In spite of many revisions to the block shear requirements of the AISC Specification, the model in the current Specification can result in calculated strengths and failure modes that are inconsistent with published test data. The inconsistencies are primarily related to the assumed interaction of tensile and shear resisting mechanisms, combined with the definition of net and gross shear planes that are unrealistic. Using recently published test results of single-bolt connections in mild and high-strength steel plates, the shear failure planes are observed to be neither the assumed net nor gross shear planes, which are the basis of the current design provision, but rather effective shear planes with a calculated area that is between the net and gross areas. Based on the tensile rupture and shear yielding mechanism, and assuming that the steel on the effective shear planes is fully strain hardened, a simpler and more accurate block shear design equation is proposed.
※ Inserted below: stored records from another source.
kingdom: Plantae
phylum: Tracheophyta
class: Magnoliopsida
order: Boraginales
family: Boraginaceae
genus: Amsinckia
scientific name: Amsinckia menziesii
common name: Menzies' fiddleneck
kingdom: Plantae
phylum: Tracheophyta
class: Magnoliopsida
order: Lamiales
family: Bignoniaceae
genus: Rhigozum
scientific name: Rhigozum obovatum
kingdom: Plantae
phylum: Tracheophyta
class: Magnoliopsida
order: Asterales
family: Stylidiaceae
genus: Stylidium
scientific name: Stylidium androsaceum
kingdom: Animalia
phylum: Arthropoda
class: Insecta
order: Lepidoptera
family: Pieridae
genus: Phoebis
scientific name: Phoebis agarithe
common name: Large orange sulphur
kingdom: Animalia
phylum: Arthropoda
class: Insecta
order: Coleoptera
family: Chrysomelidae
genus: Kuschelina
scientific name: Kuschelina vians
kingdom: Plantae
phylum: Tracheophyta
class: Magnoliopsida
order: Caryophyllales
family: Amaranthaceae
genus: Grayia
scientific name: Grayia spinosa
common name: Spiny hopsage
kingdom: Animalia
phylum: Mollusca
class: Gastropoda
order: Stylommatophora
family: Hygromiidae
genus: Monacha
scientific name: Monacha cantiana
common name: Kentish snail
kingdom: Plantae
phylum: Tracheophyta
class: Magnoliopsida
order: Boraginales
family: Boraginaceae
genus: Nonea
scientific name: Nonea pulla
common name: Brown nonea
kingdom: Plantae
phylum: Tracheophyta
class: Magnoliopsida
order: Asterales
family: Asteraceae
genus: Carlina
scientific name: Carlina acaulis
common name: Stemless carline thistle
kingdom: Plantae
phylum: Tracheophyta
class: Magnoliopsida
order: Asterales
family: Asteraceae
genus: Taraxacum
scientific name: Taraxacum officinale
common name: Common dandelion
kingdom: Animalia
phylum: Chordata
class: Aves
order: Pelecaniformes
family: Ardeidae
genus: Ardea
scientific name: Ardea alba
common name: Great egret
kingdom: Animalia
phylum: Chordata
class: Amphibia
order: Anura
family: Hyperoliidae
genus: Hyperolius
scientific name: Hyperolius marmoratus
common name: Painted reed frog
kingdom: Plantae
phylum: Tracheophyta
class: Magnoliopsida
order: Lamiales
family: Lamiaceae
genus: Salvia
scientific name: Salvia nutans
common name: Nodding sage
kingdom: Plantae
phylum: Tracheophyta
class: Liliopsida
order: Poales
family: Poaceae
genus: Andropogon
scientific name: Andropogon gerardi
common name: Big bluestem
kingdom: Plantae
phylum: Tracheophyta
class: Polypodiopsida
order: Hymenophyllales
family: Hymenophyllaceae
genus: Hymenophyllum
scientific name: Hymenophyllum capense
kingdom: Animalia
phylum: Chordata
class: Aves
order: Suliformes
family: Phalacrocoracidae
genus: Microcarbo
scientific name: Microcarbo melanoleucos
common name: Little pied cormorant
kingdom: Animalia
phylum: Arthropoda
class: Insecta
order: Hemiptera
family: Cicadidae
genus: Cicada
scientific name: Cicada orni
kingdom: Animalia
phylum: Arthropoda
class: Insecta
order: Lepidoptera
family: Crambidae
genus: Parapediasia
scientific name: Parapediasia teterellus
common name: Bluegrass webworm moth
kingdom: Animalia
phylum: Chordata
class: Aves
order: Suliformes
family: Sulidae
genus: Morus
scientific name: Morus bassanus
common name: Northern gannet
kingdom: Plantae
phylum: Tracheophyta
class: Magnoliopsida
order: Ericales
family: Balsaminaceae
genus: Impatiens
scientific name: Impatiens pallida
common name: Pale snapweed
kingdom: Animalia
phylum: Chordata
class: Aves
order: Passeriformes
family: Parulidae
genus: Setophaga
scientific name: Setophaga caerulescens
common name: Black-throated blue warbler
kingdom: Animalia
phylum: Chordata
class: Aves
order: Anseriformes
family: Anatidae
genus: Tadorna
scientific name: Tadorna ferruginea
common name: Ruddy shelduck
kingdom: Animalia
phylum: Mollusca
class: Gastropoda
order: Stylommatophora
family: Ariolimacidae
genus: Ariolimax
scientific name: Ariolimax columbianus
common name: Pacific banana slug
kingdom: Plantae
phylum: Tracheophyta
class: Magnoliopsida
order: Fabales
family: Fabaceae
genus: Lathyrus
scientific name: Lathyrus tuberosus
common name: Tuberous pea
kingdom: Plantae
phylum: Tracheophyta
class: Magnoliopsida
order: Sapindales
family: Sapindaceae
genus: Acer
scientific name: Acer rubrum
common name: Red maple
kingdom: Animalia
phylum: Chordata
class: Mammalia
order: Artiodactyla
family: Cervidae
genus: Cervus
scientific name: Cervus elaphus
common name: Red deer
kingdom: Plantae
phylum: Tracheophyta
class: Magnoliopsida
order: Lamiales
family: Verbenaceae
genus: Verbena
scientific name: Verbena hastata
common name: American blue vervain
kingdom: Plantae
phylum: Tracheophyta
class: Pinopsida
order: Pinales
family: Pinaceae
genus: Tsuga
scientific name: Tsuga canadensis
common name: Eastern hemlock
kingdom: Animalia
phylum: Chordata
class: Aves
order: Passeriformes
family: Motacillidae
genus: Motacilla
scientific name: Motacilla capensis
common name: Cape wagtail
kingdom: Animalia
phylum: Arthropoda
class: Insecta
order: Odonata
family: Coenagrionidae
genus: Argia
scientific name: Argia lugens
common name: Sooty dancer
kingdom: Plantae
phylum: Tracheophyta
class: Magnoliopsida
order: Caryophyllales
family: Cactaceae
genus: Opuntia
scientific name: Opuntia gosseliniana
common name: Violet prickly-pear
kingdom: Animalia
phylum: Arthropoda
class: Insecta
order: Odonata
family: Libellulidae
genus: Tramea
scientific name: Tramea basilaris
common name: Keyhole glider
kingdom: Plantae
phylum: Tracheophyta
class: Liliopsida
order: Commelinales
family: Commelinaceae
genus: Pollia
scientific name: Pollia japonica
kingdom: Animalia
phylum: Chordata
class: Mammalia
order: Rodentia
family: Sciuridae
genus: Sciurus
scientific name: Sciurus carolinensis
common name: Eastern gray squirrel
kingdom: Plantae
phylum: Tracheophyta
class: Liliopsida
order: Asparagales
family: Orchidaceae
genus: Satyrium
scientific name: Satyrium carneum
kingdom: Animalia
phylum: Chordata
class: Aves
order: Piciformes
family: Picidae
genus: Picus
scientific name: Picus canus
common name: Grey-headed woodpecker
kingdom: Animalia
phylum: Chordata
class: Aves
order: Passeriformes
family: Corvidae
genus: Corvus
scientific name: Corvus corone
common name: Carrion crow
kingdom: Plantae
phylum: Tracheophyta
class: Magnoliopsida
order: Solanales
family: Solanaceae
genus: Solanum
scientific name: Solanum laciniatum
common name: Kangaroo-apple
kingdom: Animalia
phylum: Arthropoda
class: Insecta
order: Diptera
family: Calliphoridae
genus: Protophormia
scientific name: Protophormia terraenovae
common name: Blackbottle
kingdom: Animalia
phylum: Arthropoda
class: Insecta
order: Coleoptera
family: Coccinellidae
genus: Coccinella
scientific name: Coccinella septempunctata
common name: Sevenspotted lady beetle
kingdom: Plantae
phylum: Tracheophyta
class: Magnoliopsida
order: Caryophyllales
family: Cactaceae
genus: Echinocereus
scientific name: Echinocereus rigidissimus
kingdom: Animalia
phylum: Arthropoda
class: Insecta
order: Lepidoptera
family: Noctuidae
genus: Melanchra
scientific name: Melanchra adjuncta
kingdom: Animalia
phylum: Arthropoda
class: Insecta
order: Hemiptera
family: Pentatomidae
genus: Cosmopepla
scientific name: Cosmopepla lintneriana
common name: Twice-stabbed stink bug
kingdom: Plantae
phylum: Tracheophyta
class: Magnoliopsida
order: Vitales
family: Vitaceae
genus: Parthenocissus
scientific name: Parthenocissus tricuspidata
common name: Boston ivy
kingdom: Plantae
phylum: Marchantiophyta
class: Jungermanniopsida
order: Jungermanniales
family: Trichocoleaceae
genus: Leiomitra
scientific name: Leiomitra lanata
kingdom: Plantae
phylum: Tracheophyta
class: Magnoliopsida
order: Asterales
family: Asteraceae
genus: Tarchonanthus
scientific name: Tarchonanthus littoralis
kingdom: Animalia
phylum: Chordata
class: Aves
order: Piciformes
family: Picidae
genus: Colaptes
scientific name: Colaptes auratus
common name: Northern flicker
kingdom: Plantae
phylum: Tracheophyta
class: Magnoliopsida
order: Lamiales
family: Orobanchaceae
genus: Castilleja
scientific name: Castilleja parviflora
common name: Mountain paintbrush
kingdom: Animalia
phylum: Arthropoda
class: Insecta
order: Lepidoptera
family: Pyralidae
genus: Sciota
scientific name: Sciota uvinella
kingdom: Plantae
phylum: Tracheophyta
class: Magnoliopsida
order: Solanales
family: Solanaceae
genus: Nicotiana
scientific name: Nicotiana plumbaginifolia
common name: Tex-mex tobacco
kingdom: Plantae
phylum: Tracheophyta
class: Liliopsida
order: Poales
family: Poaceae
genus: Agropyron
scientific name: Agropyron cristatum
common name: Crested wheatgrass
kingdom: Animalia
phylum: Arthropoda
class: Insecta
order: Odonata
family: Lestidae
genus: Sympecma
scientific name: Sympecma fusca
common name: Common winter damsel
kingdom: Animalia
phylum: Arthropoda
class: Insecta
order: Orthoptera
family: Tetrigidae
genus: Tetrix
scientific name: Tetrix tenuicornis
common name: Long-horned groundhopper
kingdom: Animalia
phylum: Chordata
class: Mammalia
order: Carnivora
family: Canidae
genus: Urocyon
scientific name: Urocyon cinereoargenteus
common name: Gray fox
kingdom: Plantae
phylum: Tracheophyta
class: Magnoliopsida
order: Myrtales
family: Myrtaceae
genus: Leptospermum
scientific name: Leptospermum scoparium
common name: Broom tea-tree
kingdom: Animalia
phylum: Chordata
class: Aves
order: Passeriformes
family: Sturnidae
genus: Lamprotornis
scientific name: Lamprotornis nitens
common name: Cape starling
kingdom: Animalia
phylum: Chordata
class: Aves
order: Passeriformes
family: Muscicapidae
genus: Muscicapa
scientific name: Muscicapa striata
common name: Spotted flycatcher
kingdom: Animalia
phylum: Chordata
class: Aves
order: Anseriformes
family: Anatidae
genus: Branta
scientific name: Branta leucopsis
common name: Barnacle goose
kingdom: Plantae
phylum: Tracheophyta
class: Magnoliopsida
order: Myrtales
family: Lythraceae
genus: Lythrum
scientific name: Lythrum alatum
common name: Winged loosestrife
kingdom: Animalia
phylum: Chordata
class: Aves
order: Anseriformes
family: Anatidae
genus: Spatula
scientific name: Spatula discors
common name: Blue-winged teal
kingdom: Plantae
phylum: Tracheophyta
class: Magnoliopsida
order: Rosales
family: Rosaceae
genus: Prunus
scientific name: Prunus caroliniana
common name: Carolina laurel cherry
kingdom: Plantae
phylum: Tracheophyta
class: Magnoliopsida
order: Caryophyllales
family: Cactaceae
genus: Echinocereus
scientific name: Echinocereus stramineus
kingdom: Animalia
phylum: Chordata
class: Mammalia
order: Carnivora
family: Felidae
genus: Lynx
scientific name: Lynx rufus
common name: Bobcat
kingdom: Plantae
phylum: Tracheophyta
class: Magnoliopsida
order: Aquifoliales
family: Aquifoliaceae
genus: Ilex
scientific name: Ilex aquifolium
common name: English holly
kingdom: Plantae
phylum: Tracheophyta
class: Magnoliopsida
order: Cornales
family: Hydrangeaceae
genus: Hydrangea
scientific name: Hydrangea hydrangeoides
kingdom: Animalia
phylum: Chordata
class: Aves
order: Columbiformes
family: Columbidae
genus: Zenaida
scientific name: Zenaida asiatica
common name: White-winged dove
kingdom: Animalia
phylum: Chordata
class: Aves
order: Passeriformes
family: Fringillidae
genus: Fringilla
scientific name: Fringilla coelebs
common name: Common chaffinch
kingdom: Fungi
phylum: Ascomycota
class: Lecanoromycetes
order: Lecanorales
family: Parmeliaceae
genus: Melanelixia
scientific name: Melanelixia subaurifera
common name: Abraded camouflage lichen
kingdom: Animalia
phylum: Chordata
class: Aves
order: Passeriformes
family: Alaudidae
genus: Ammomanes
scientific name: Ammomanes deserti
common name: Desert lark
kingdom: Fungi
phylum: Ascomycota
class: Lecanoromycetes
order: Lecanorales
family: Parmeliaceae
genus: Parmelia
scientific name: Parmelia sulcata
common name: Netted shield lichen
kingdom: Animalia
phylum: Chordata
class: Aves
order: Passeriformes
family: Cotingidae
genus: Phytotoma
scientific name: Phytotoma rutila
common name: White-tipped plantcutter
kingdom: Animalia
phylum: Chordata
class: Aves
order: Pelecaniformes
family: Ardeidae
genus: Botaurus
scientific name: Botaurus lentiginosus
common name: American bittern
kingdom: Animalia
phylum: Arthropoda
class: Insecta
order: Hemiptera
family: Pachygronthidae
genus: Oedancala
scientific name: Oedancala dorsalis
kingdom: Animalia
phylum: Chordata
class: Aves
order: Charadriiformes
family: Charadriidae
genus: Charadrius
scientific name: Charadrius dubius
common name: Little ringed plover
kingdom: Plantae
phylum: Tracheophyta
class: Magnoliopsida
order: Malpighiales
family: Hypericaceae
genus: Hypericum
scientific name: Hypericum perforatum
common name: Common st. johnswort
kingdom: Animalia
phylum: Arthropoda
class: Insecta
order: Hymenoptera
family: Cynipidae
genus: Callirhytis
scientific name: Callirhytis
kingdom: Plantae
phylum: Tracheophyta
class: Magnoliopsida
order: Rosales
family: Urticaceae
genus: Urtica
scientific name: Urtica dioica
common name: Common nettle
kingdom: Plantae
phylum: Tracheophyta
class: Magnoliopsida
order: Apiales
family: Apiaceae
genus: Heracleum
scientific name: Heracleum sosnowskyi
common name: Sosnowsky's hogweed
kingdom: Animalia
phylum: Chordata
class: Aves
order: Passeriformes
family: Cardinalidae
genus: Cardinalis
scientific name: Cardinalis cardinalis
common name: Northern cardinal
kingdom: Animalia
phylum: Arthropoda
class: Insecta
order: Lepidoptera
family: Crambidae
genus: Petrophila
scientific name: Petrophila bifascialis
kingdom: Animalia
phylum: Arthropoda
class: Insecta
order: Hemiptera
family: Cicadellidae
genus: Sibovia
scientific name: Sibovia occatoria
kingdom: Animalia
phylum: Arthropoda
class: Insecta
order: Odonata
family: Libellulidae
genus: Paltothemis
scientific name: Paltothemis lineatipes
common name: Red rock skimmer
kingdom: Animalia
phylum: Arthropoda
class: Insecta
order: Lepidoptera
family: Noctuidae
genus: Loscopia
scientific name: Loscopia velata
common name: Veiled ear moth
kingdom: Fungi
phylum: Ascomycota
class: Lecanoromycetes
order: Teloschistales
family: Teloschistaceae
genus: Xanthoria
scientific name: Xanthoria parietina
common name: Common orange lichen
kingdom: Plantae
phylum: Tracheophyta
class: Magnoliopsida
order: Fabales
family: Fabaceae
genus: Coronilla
The new equation is straightforward to implement as it requires a simple rearrangement of existing design variables to determine an effective shear failure area. Through verifications against 161 gusset plate specimens, tested by independent researchers around the world, the proposed equation is shown to be significantly more accurate than the current AISC, Canadian, European and Japanese block shear design provisions. A resistance factor of 0.85 is recommended for use with the proposed equation, based on the available statistics from tests and well-established LRFD reliability principles. An example is presented to illustrate the impact of the proposed design provision, which can result in significantly fewer bolts per connection and/or smaller gusset plates, leading to simpler and more economical designs.